> _Tasks to carry out_:
1. In the review, write out the stretch from "Kremer also offers" through "composer Alfred Schnittke." again, substituting "flames" for "sparks".
2. According to the review, which label released Kremer's program of unaccompanied 20th-century works inspired by the Paganini Caprices?

> _Selected excerpt_:
- - - - - - -

The concertos are played on modern instruments but in editions informed by the sort of stylistic know-how that goes into the best of today’s period-instrument performances. Withal, the authenticsounding ornaments, lead-ins and cadenzas go for naught within the context of such pallid, dynamically undifferentiated, rhythmically unincisive readings as these.

A more congenial match of performer and repertory finds Kremer in a program of unaccompanied 20th-Century works inspired by the Paganini Caprices (Deutsche Grammophon 415 484, LP or CD). Its major attraction is “Caprice Variations” in which the contemporary American composer George Rochberg takes the themes of various Caprices and bends them into fantastic shapes that often emerge in the recognizable forms of works by Beethoven (the finale of the Seventh Symphony), Brahms (the first movement of the Violin Concerto), Mahler (the scherzo of the Fifth Symphony), a Schubert waltz, a bit of Grappelli-like jazzy schmaltz. It isn’t always obvious precisely what Rochberg is varying (the program notes are woefully uninformative); but the half-hour-long trip through “Caprice Variations”--played with a degree of emotional engagement and variety of tone not often heard from Kremer--is sufficiently enjoyable without further elucidation.

Kremer also offers a more traditional sort of Paganini theme-and-variations exercise: “Paganiniana,” Nathan Milstein’s treatment of the familiar 24th Caprice, dutifully and cleanly executed rather than hurled out in a shower of sparks, as Milstein himself did. And there is also “A Paganini” (To Paganini), another of those trashings of the classics by Kremer’s good friend, the Soviet composer Alfred Schnittke.

- - - - - - -

[Stored data entries]
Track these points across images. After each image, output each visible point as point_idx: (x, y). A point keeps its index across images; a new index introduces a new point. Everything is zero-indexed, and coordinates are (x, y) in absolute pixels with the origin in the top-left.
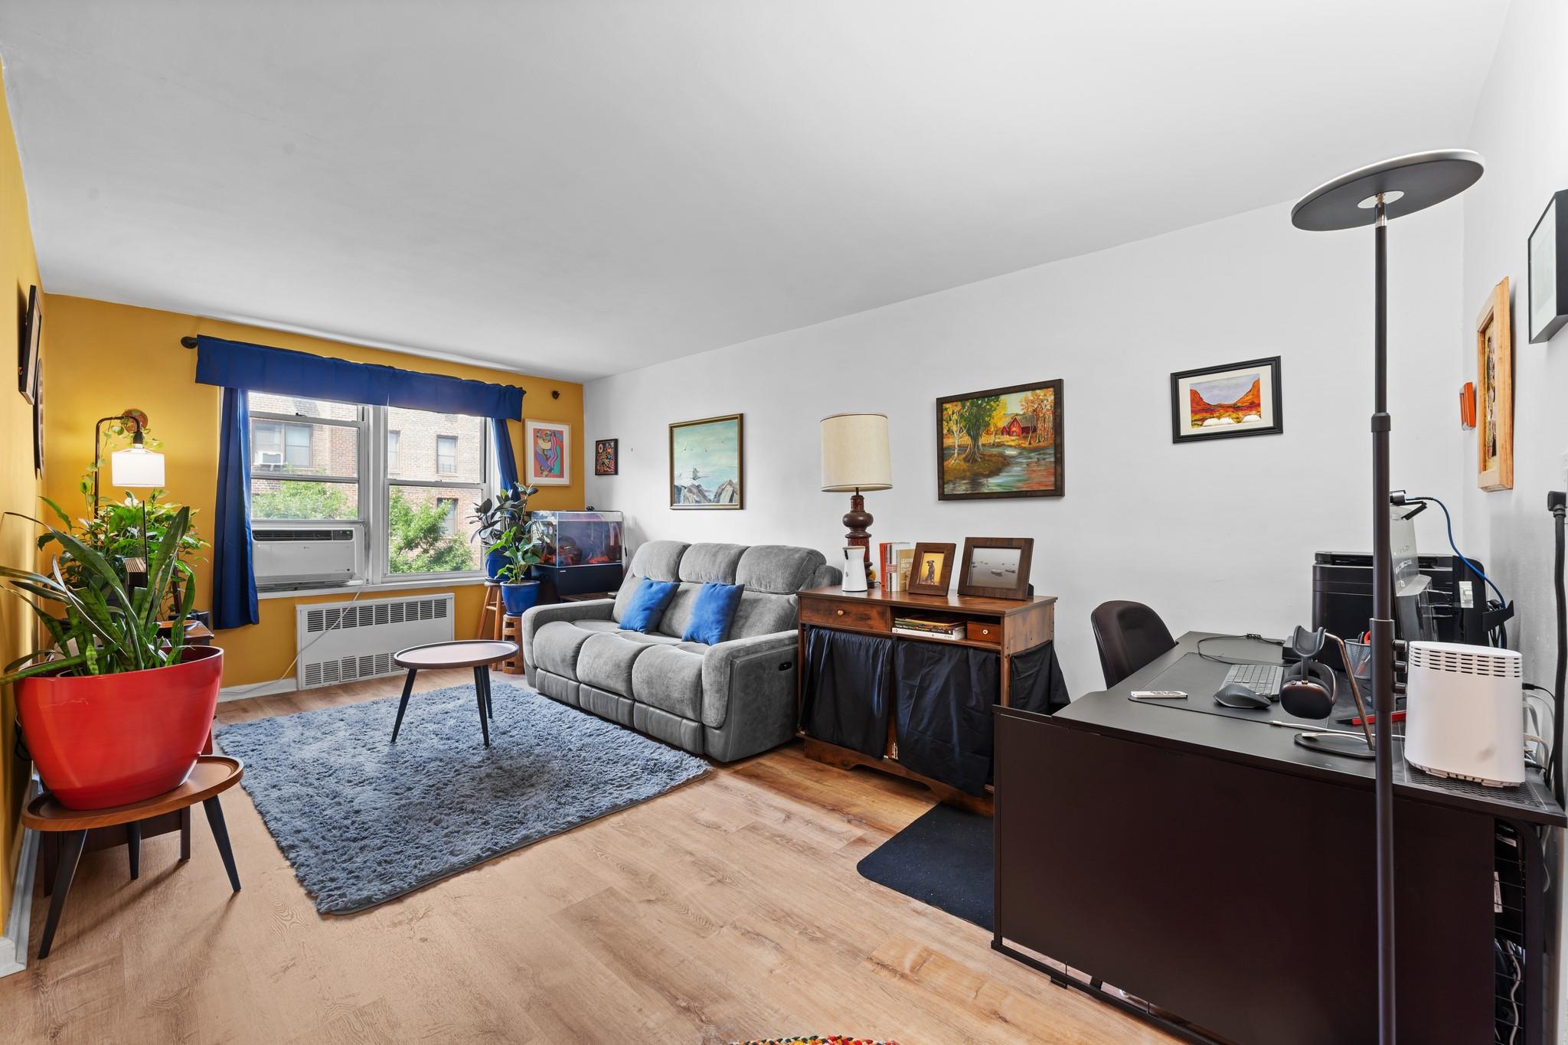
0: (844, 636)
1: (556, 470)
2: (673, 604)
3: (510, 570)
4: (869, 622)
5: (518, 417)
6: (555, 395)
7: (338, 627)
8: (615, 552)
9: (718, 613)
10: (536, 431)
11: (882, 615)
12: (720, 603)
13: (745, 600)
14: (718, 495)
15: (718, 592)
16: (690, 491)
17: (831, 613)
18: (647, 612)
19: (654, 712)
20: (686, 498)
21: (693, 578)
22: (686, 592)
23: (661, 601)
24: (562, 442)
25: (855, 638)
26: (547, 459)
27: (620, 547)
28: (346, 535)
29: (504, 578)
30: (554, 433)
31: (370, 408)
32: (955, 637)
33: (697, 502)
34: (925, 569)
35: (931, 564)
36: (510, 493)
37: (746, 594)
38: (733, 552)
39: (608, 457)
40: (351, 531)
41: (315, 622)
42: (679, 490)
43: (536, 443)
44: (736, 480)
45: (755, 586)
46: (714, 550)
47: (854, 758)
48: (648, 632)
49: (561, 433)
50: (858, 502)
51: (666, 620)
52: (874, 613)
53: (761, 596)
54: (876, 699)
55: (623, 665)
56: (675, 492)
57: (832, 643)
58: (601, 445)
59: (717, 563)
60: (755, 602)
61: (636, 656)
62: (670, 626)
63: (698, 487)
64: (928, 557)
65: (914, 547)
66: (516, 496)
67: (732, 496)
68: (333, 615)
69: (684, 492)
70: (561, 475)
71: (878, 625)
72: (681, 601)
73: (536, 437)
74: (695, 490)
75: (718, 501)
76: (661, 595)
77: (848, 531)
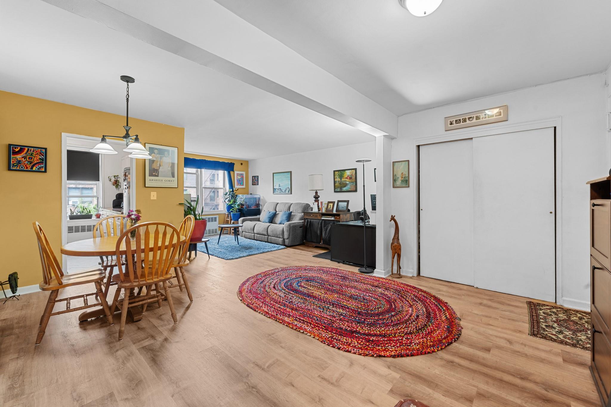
0: (313, 220)
1: (242, 184)
2: (275, 217)
3: (233, 210)
4: (318, 217)
5: (233, 171)
6: (242, 164)
8: (258, 205)
9: (286, 217)
10: (237, 174)
11: (320, 215)
12: (287, 215)
14: (285, 191)
15: (286, 213)
16: (278, 190)
17: (310, 216)
18: (269, 218)
19: (273, 238)
21: (280, 210)
22: (278, 214)
24: (243, 176)
25: (315, 220)
26: (240, 181)
27: (260, 204)
29: (232, 212)
30: (241, 174)
31: (199, 170)
32: (333, 219)
34: (329, 207)
35: (330, 205)
36: (231, 190)
37: (292, 214)
38: (289, 204)
39: (255, 180)
42: (275, 189)
43: (237, 177)
44: (290, 187)
45: (294, 212)
46: (285, 204)
47: (315, 245)
48: (270, 223)
49: (243, 174)
50: (316, 193)
51: (274, 220)
52: (318, 215)
53: (296, 214)
54: (319, 232)
55: (266, 228)
57: (310, 222)
58: (254, 177)
59: (286, 207)
60: (295, 215)
61: (269, 226)
62: (274, 222)
64: (330, 204)
65: (327, 202)
66: (233, 191)
67: (289, 191)
69: (276, 190)
70: (243, 185)
71: (319, 218)
72: (277, 216)
73: (237, 175)
76: (272, 215)
77: (314, 199)
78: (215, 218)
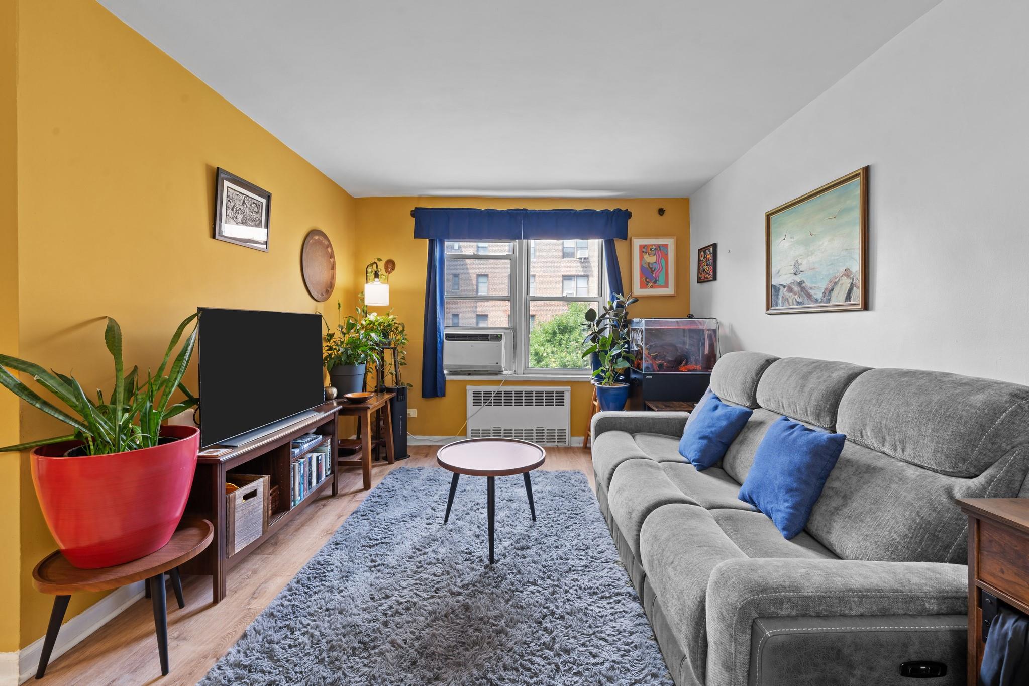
1: (661, 281)
2: (740, 438)
5: (624, 236)
6: (661, 212)
8: (709, 361)
9: (790, 474)
10: (641, 247)
12: (797, 458)
13: (848, 461)
14: (829, 292)
15: (795, 440)
16: (790, 290)
18: (705, 442)
20: (786, 300)
21: (773, 406)
22: (760, 424)
23: (725, 430)
24: (667, 254)
26: (653, 271)
27: (715, 356)
28: (498, 338)
30: (659, 247)
33: (798, 303)
36: (615, 303)
37: (849, 450)
38: (838, 376)
39: (708, 263)
40: (501, 335)
41: (477, 399)
42: (777, 290)
43: (641, 258)
44: (856, 267)
45: (870, 439)
46: (805, 370)
48: (702, 468)
49: (666, 246)
51: (727, 460)
53: (882, 462)
55: (639, 512)
56: (772, 292)
58: (702, 253)
59: (807, 389)
61: (649, 510)
62: (733, 468)
63: (800, 284)
66: (620, 305)
67: (851, 292)
69: (783, 291)
70: (666, 286)
72: (751, 436)
73: (642, 252)
74: (796, 289)
75: (829, 300)
76: (724, 423)
78: (561, 395)
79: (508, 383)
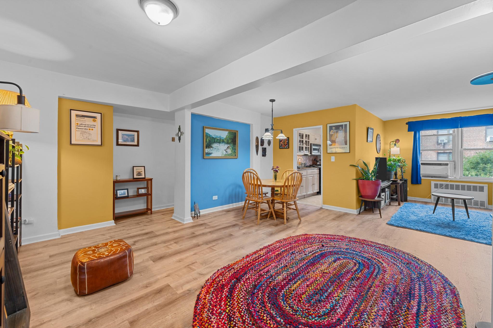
7: (443, 188)
28: (447, 165)
31: (456, 129)
40: (448, 164)
41: (436, 186)
68: (441, 185)
78: (482, 188)
79: (451, 181)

- - - - - - -

> _Answers for the exercise_:
1.
Kremer also offers a more traditional sort of Paganini theme-and-variations exercise: “Paganiniana,” Nathan Milstein’s treatment of the familiar 24th Caprice, dutifully and cleanly executed rather than hurled out in a shower of flames, as Milstein himself did. And there is also “A Paganini” (To Paganini), another of those trashings of the classics by Kremer’s good friend, the Soviet composer Alfred Schnittke.

2. Deutsche Grammophon (415 484, on LP or CD).